Nathan Walker leans forward in his chair, his bare feet shuffling with gracefully controlled energy on the hardwood floor of the Brewery Arts Center.
He speaks softly, measuredly, but with passion, in the way that those with vision, big plans and high hopes often do. He wants to convince people his dream of founding a free liberal arts college in Genoa isn't just so much dust in the Nevada desert wind.
"Ninety percent of the people roll their eyes and say 'Sure, kid, go for it,' but that motivates me," says Walker, 24, cheerfully swatting away any doubts. "Someone built the Chrysler Building. Someone built the Brewery Arts Center. I can build da Vinci College."
Walker, a 1994 Carson High School graduate, envisions da Vinci as a place "designed to ignite the potential of both artists and inventors. The college will be run as an apprenticeship program. Students will learn how to produce and sell their visions.
"The campus will be set up as a continually operating festival, gallery, performance space and culinary school, with sales and admission fees funding the college."
Walker wants to make da Vinci tuition free, although he acknowledges "that may not be entirely practical."
Walker leads a team of artists, advocates and educators from across the U.S. in a planned, thirty-year effort they hope will culminate in da Vinci's opening in 2030 as a fully accredited institution.
Team members have already created a Web site, www.authorship.org. They've also been shaping da Vinci's curriculum, which is divided into Schools of Inquiry, Thought and Expression. The schools will offer classes in biological, physical and applied sciences; history, education and social sciences; and musical, literary, culinary and performing arts.
Walker explained that unlike many colleges, da Vinci students will be encouraged to explore different modes of learning rather than a specific, career-oriented program. They'll become intellectual jacks-of-all-trades, like the school's inspiration, Renaissance polymath Leonardo da Vinci.
The da Vinci development scheme also calls for aggressive fund raising, purchase of land in Genoa, construction of the school's physical plant and operation of the college as a non-credit institution while education officials review its courses to ensure they meet accrediting standards.

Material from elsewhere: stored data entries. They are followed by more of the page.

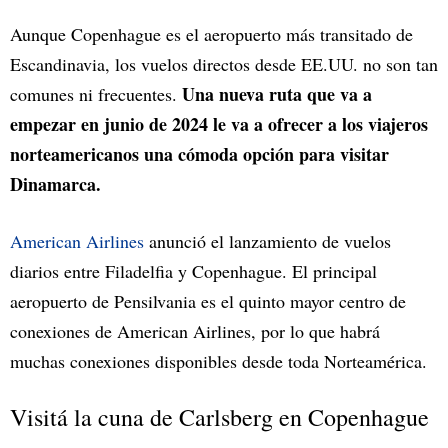
Aunque Copenhague es el aeropuerto más transitado de
Escandinavia, los vuelos directos desde EE.UU. no son tan
Una nueva ruta que va a
comunes ni frecuentes.
empezar en junio de 2024 le va a ofrecer a los viajeros
norteamericanos una cómoda opción para visitar
Dinamarca.
American Airlines
anunció el lanzamiento de vuelos
diarios entre Filadelfia y Copenhague. El principal
aeropuerto de Pensilvania es el quinto mayor centro de
conexiones de American Airlines, por lo que habrá
muchas conexiones disponibles desde toda Norteamérica.
Visitá la cuna de Carlsberg en Copenhague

Walker admits planning ahead 30 years is unusual when you're 24. "I'm not mapping out my complete life, although I guess I could be intimidated about the long term. But right now, I'm completely committed to da Vinci" in both its creative and practical aspects.
In fact, Walker's life powerfully combines these aspects, making his dreams for da Vinci seem not so unlikely after all.
He graduated from Boston's Emerson College with a B.A. in musical theater performance and a theater arts teaching certification. His degree capped off a lifelong love of theater that's included instructing stints at Western Nevada Community College and Lake Tahoe Community College.
Walker moved to theater's promised land, New York City, after college, but he's returned to Northern Nevada the past couple of summers to work as an artistic director with youth theater programs. He's taught performance techniques, play writing and the technical side of drama.
This summer, Walker's running a multi-media apprenticeship program for the Carson City Recreation Division. He's showing middle school students how to use different media to de-glamorize alcohol.
"He really affects these kids positively," says Recreation Superintendent Barbara Singer. "He's still young enough that they relate to him. He presents information in a way kids will accept."
Walker's also the director of the Brewery Arts Center's summer theater youth camp, overseeing the training of 43 children who'll play the Lost Boys in the BAC's September production of "Peter Pan."
Giving lie to the old theater adage about working with animals and children, Walker "has done a lot of great things," says Catherine Hearn, who plays Peter Pan. "He's taught the kids about upstaging, performing consistently, what it takes to be a good actor, what it takes to be a bad one. He analyzes things in a kid-like way."
And if all this isn't enough, the peripatetic Walker has traveled since June to Bolivia, Idaho, San Francisco and Yerington to conduct theater workshops "to raise my profile as a theater educator and spread the word about da Vinci College."
Walker will enter the doctor of education program at Columbia University's Teacher's College this fall. He'll also work as special projects coordinator for the university's medical department. He'll concentrate on higher education administration and - not surprisingly - he says da Vinci College will be his thesis project.
Walker believes his creative background, studies and his work experience give him the credibility and the tools to shape da Vinci's future. "I hope one day Columbia will come to respect da Vinci enough that the college will be an affiliate and part of Columbia's abroad program."
In the meantime, Walker will keep dreaming and planning. And, though he won't be a professional performer, he'd still like to trod the boards once in a while, as he did on New Year's Eve when he danced in a holiday show at the Marriott Marquis hotel in midtown Manhattan.
"I'm naturally a performer," he says, maybe a little wistfully, recalling the 120 productions he's been in. "But I don't feel the need to go out and be famous. I have a stronger vision - da Vinci. I don't want to change the world. I just want to help it evolve. Building an institution of higher learning will truly help people evolve."